Tuesday, March 2, 1999 Published at 14:55 GMT
Uganda tourists die in gunfight
The tourists were on a trip to see mountain gorillas
Eight kidnapped Westerners were killed during a furious gun battle between Ugandan soldiers and their rebel captors, the British High Commission in Kampala has confirmed.
Five tourists were found dead at the scene of the gun battle. The bodies of the other three were found nearby, a British Foreign Office spokesman said.
Six other hostages - two Britons, one New Zealander, one Swiss, one Canadian and one American - were freed after being taken captive on Monday.
The dead are believed to be four men and four women, but their identities are not yet known.
'British captives tortured'
An American tourist who escaped said British hostages had been tortured by the rebels.

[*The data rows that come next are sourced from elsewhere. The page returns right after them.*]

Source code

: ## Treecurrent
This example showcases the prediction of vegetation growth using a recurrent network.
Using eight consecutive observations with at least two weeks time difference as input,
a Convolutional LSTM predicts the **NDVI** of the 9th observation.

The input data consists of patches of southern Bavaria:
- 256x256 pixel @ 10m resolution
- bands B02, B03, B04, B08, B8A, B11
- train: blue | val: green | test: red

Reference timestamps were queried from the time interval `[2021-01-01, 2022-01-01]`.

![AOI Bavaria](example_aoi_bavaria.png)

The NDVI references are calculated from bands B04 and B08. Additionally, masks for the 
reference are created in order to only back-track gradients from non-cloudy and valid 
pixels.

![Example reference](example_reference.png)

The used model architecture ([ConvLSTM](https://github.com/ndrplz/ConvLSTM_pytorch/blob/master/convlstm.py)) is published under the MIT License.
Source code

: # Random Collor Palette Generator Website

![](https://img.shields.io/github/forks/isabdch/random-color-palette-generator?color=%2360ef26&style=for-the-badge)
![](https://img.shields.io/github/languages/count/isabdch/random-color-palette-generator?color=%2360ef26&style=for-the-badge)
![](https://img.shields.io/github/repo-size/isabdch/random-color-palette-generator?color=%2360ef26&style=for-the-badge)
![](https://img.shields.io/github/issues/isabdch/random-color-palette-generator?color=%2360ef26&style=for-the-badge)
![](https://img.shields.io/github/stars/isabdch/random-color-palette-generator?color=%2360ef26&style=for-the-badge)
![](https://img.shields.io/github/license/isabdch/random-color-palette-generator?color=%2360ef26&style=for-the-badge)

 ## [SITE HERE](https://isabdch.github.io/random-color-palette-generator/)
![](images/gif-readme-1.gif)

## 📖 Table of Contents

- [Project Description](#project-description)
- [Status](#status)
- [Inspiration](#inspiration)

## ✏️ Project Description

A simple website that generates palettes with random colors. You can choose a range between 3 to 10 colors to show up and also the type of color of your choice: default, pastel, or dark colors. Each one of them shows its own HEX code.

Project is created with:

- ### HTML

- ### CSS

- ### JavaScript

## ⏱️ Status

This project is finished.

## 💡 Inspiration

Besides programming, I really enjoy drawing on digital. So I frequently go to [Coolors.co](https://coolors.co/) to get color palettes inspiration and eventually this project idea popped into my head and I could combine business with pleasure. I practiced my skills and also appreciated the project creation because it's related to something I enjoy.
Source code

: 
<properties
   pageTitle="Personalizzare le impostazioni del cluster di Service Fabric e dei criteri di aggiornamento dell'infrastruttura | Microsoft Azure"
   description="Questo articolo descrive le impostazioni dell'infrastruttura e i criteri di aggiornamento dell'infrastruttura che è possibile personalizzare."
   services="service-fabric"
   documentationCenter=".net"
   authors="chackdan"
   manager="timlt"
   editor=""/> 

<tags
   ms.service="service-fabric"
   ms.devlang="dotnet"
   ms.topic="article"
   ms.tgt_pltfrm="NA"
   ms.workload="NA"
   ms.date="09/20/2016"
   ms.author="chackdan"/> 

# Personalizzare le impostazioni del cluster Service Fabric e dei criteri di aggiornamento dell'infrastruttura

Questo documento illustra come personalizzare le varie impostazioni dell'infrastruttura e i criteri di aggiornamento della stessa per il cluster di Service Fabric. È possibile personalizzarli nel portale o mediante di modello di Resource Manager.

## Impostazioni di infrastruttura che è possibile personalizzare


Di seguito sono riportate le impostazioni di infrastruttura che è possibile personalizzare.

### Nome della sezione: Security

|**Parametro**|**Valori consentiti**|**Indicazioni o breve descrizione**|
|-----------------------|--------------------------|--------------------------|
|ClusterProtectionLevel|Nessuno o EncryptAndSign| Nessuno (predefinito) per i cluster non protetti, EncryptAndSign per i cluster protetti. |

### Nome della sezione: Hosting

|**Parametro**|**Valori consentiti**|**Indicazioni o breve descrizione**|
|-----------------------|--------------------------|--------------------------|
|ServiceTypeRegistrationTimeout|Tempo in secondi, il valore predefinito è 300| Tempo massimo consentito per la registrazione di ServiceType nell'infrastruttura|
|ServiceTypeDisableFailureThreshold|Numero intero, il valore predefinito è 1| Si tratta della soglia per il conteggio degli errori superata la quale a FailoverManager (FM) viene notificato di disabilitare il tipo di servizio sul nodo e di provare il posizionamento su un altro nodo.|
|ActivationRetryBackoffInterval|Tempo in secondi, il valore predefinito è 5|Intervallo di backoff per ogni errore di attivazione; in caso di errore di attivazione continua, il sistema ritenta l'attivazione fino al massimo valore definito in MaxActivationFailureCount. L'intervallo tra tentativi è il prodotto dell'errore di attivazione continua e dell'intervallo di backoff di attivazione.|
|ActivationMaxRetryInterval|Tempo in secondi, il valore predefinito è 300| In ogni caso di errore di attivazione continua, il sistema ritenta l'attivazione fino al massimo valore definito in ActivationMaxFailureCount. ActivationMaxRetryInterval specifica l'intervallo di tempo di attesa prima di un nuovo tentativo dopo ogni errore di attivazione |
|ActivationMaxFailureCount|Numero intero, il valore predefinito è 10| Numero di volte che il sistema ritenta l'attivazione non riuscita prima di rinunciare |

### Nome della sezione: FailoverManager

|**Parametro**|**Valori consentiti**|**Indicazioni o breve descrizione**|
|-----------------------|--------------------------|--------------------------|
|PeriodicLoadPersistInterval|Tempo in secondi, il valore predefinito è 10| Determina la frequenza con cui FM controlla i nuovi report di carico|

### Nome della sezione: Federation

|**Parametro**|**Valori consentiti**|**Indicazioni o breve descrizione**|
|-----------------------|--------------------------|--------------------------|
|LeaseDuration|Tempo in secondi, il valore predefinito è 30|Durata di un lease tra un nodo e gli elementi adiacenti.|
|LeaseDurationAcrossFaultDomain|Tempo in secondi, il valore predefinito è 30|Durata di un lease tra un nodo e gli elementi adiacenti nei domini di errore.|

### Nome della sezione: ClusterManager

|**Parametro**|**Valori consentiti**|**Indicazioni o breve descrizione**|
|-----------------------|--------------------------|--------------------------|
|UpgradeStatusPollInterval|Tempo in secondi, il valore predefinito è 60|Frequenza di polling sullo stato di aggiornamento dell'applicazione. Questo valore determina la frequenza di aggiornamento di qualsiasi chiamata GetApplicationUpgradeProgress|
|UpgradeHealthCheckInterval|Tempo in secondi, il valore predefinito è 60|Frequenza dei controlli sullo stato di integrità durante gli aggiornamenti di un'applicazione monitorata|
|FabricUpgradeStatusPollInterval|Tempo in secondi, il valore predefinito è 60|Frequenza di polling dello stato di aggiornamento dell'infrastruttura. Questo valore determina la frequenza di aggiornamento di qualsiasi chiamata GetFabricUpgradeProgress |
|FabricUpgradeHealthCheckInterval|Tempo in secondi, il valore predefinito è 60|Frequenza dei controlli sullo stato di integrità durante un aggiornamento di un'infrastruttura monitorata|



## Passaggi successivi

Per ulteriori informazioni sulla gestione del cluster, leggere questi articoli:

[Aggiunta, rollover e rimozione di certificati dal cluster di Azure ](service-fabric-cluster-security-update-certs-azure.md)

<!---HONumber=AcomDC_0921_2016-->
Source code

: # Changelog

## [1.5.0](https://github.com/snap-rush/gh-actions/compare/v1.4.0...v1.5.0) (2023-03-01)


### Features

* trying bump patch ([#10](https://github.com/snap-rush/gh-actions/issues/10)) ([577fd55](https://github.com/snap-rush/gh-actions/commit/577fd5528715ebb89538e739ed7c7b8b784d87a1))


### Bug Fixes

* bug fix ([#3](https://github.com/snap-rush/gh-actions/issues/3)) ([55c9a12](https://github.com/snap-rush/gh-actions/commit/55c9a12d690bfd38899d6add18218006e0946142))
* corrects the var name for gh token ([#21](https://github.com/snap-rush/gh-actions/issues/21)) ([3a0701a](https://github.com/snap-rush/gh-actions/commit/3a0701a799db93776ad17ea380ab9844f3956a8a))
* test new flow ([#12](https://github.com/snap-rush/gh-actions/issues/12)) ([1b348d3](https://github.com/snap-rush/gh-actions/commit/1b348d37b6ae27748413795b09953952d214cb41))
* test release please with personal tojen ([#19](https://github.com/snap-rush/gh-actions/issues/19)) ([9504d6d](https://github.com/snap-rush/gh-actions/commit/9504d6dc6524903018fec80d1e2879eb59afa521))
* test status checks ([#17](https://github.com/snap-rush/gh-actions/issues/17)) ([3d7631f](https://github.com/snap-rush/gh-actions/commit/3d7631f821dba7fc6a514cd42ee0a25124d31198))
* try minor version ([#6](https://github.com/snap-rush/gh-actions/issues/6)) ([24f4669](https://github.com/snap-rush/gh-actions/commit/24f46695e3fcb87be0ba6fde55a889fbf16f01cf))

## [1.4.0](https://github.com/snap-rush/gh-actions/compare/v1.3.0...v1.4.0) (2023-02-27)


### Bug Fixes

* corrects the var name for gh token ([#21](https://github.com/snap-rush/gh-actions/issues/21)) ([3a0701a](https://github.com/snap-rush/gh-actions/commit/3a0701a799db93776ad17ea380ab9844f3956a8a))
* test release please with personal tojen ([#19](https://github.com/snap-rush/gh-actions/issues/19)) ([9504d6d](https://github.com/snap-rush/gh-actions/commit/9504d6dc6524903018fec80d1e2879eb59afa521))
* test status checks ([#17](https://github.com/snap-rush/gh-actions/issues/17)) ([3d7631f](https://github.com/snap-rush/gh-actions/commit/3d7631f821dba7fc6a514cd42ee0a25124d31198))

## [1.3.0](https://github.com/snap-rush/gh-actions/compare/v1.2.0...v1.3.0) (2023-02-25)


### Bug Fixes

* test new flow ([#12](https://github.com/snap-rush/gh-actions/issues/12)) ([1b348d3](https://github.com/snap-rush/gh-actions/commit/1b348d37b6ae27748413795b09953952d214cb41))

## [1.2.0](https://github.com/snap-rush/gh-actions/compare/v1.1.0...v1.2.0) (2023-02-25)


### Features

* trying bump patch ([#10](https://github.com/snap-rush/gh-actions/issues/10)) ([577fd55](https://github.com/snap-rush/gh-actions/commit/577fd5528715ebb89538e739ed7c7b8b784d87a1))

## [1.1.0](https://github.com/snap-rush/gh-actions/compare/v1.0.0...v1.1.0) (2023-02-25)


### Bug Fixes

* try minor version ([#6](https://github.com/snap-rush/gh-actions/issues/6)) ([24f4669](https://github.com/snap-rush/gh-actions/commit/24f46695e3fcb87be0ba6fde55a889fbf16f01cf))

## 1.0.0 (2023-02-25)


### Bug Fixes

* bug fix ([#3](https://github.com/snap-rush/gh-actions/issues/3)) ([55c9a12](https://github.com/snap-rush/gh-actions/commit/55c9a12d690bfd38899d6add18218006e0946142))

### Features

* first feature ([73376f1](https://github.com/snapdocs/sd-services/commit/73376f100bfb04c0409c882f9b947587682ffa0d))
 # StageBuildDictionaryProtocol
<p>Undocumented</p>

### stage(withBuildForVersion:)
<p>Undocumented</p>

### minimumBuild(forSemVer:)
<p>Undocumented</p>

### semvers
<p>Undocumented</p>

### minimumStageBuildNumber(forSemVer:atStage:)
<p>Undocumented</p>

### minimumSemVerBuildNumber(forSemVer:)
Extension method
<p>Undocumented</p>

She told London's Evening Standard newspaper that at least one British man had been beaten by his captors and that the British people had been ''treated quite badly".
Another American who escaped, Elizabeth Garland, 29, said the rebels had singled out US and British nationals as hostages.
Witnesses said about 150 heavily-armed rebels stormed the park headquarters and rounded up the tourists. They then disappeared into the forest with their captives.
The UK Foreign Office spokesman said: "It appears that during the night there was some kind of a fire-fight between the rebels, park rangers and soldiers. There were also Ugandan casualties."
UK Foreign Secretary Robin Cook said Britain had told Uganda it did not want any intervention that might put lives at risk.
In December, four Western tourists held hostage in Yemen died during a rescue attempt by Yemeni forces.
Seven of the tourists rounded up on Monday were released on the same day, including France's Deputy Ambassador to Uganda, Anne Peltier, who negotiated the release of all the French tourists and some Australians.
She said firing had started around the tent where people were sleeping.
Twelve tourists, one of them a British national, escaped the kidnappers by fleeing into the jungle and arrived later in Kampala.
The Hutu rebels - the Interahamwe - fled Rwanda after they took part in the 1994 genocide of more than 500,000 Tutsis.
Last August they abducted a number of foreign tourists who were on a mountain trek just across the border inside the Democratic Republic of Congo. One of the tourists has since been released but the remainder are still in captivity.
UK-based travel firm Abercrombie and Kent, which ran a campsite where three of the tourists in the latest incident had been staying, said security issues were left mostly in the hands of local park wardens.
The Bwindi National Park covers 331 sq km and is home to an estimated 300 mountain gorillas - half the entire global population.